Researchers at the University of California, San Diego School of Medicine and Sun Yat-sen University in China have shown that acute glaucoma in mice is largely an inflammatory disease and that high pressure in the eye causes vision loss by setting in motion an inflammatory response similar to that evoked by bacterial infections.
The study, published in this week's issue of the Proceedings of the National Academy of Sciences, has immediate clinical relevance in treating the tens of millions of people worldwide from what is known as acute closed-angle glaucoma.
"Our research is the first to show an inflammatory mechanism by which high ocular pressure causes vision loss in acute glaucoma patients," said co-senior author Kang Zhang, MD, PhD and professor of ophthalmology.
The second leading cause of irreversible blindness globally, glaucoma refers to a group of eye diseases associated with elevated intraocular pressure broadly classified as either open-angle or closed-angle. Open-angle is sometimes called the silent thief of sight because of its slow, often overlooked progression. By contrast, acute closed-angle glaucoma often is a painful ophthalmologic emergency in which there is a sudden rise in eye pressure and immediate damage to eyesight.
Less than 10 percent of glaucoma patients in America have the closed-angle form, but in parts of Asia it accounts for almost half of all cases. The higher prevalence of closed-angle glaucoma in Asians and women is believed to be due to a shallower anterior (frontal) eye chamber.
In the study, researchers showed that a rapid, sustained large increase in eye pressure in mice turns on a gene (TLR4) that activates a protein known as caspase-8. This signaling protein in turn triggers the production of inflammatory proteins that normally help mammals fight microbial infections.
"This immune response is a double-edge sword because, while these proteins protect us from infection in a normal situation, they stimulate apoptosis (programmed cell death) in retinal cells in cases of acute glaucoma," said Zhang, who is also a staff physician at the Veterans Affairs San Diego Healthcare System.

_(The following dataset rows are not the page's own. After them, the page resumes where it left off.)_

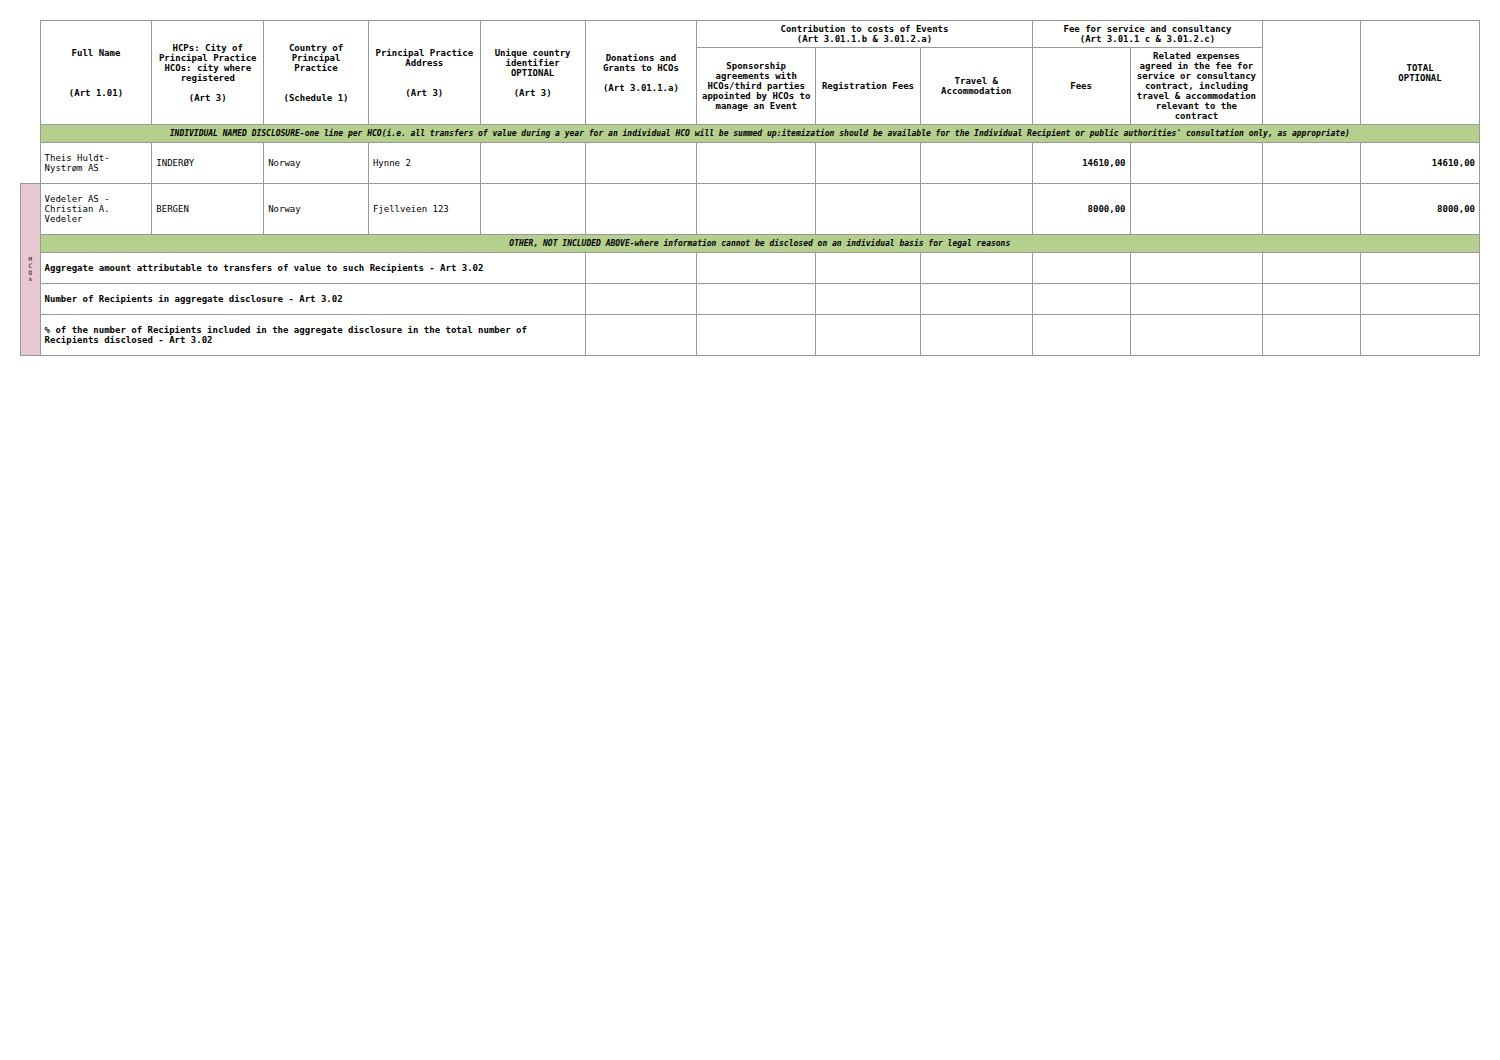| | Full Name (Art 1.01) | HCPs: City of Principal Practice HCOs: city where registered (Art 3) | Country of Principal Practice (Schedule 1) | Principal Practice Address (Art 3) | Unique country identifier OPTIONAL (Art 3) | Donations and Grants to HCOs (Art 3.01.1.a) | Contribution to costs of Events (Art 3.01.1.b & 3.01.2.a) | Fee for service and consultancy (Art 3.01.1 c & 3.01.2.c) | | TOTAL OPTIONAL |
| | Sponsorship agreements with HCOs/third parties appointed by HCOs to manage an Event | Registration Fees | Travel & Accommodation | Fees | Related expenses agreed in the fee for service or consultancy contract, including travel & accommodation relevant to the contract |
| | INDIVIDUAL NAMED DISCLOSURE-one line per HCO(i.e. all transfers of value during a year for an individual HCO will be summed up:itemization should be available for the Individual Recipient or public authorities' consultation only, as appropriate) |
| | Theis Huldt-Nystrøm AS | INDERØY | Norway | Hynne 2 | | | | | | 14610,00 | | | 14610,00 |
| H C O s | Vedeler AS - Christian A. Vedeler | BERGEN | Norway | Fjellveien 123 | | | | | | 8000,00 | | | 8000,00 |
| OTHER, NOT INCLUDED ABOVE-where information cannot be disclosed on an individual basis for legal reasons |
| Aggregate amount attributable to transfers of value to such Recipients - Art 3.02 | | | | | | | | |
| Number of Recipients in aggregate disclosure - Art 3.02 | | | | | | | | |
| % of the number of Recipients included in the aggregate disclosure in the total number of Recipients disclosed - Art 3.02 | | | | | | | | |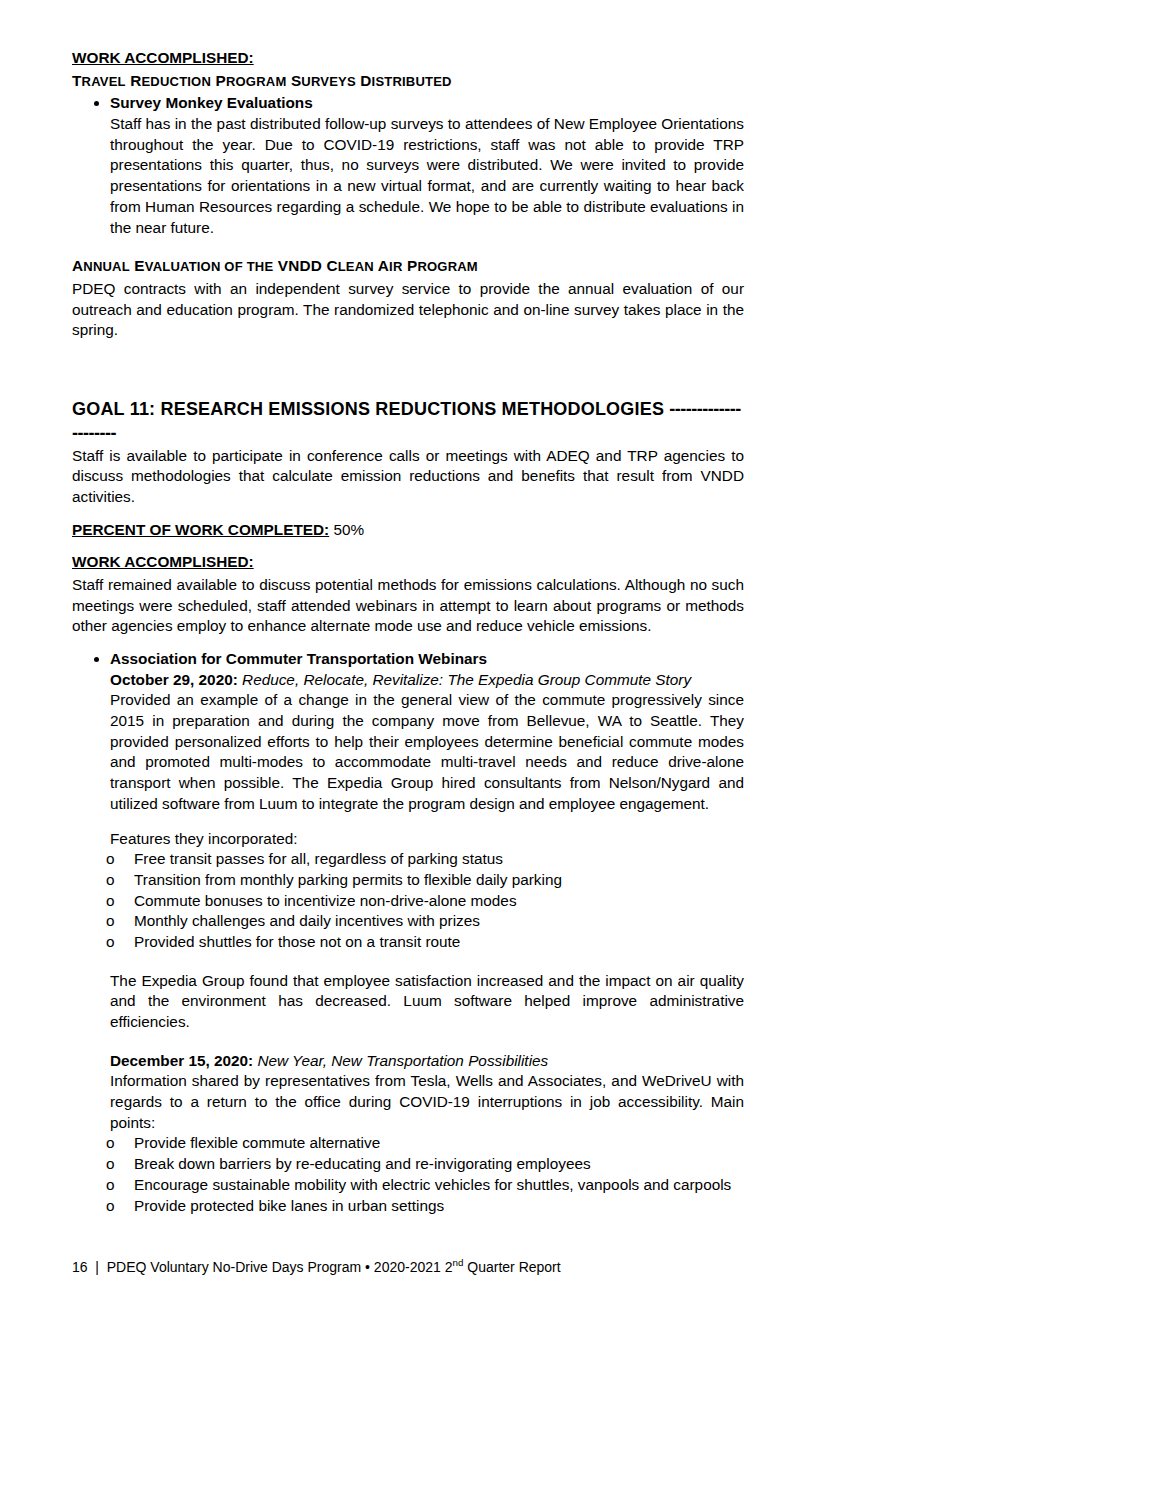WORK ACCOMPLISHED:
TRAVEL REDUCTION PROGRAM SURVEYS DISTRIBUTED
Survey Monkey Evaluations
Staff has in the past distributed follow-up surveys to attendees of New Employee Orientations throughout the year. Due to COVID-19 restrictions, staff was not able to provide TRP presentations this quarter, thus, no surveys were distributed. We were invited to provide presentations for orientations in a new virtual format, and are currently waiting to hear back from Human Resources regarding a schedule. We hope to be able to distribute evaluations in the near future.
ANNUAL EVALUATION OF THE VNDD CLEAN AIR PROGRAM
PDEQ contracts with an independent survey service to provide the annual evaluation of our outreach and education program. The randomized telephonic and on-line survey takes place in the spring.
GOAL 11: RESEARCH EMISSIONS REDUCTIONS METHODOLOGIES ---------------------
Staff is available to participate in conference calls or meetings with ADEQ and TRP agencies to discuss methodologies that calculate emission reductions and benefits that result from VNDD activities.
PERCENT OF WORK COMPLETED: 50%
WORK ACCOMPLISHED:
Staff remained available to discuss potential methods for emissions calculations. Although no such meetings were scheduled, staff attended webinars in attempt to learn about programs or methods other agencies employ to enhance alternate mode use and reduce vehicle emissions.
Association for Commuter Transportation Webinars
October 29, 2020: Reduce, Relocate, Revitalize: The Expedia Group Commute Story
Provided an example of a change in the general view of the commute progressively since 2015 in preparation and during the company move from Bellevue, WA to Seattle. They provided personalized efforts to help their employees determine beneficial commute modes and promoted multi-modes to accommodate multi-travel needs and reduce drive-alone transport when possible. The Expedia Group hired consultants from Nelson/Nygard and utilized software from Luum to integrate the program design and employee engagement.
Features they incorporated:
Free transit passes for all, regardless of parking status
Transition from monthly parking permits to flexible daily parking
Commute bonuses to incentivize non-drive-alone modes
Monthly challenges and daily incentives with prizes
Provided shuttles for those not on a transit route
The Expedia Group found that employee satisfaction increased and the impact on air quality and the environment has decreased. Luum software helped improve administrative efficiencies.
December 15, 2020: New Year, New Transportation Possibilities
Information shared by representatives from Tesla, Wells and Associates, and WeDriveU with regards to a return to the office during COVID-19 interruptions in job accessibility. Main points:
Provide flexible commute alternative
Break down barriers by re-educating and re-invigorating employees
Encourage sustainable mobility with electric vehicles for shuttles, vanpools and carpools
Provide protected bike lanes in urban settings
16 | PDEQ Voluntary No-Drive Days Program • 2020-2021 2nd Quarter Report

To further confirm the mechanism linking high eye pressure to retinal damage, researchers showed that they could slow retinal cell death in mice with acute glaucoma by suppressing either the TLR4 gene or caspace-8 protein.
The latter is particularly significant because caspace-8 inhibitors are currently in clinical trials for treating cancer and stroke. "By injecting these inhibitors into the eyes of acute glaucoma patients, it may be possible to evaluate and bring them vision-sparing treatments more quickly," said co-author Robert N. Weinreb, MD, chairman and Distinguished Professor of Ophthalmology.
The above story is based on materials provided by University of California, San Diego Health Sciences. Note: Materials may be edited for content and length.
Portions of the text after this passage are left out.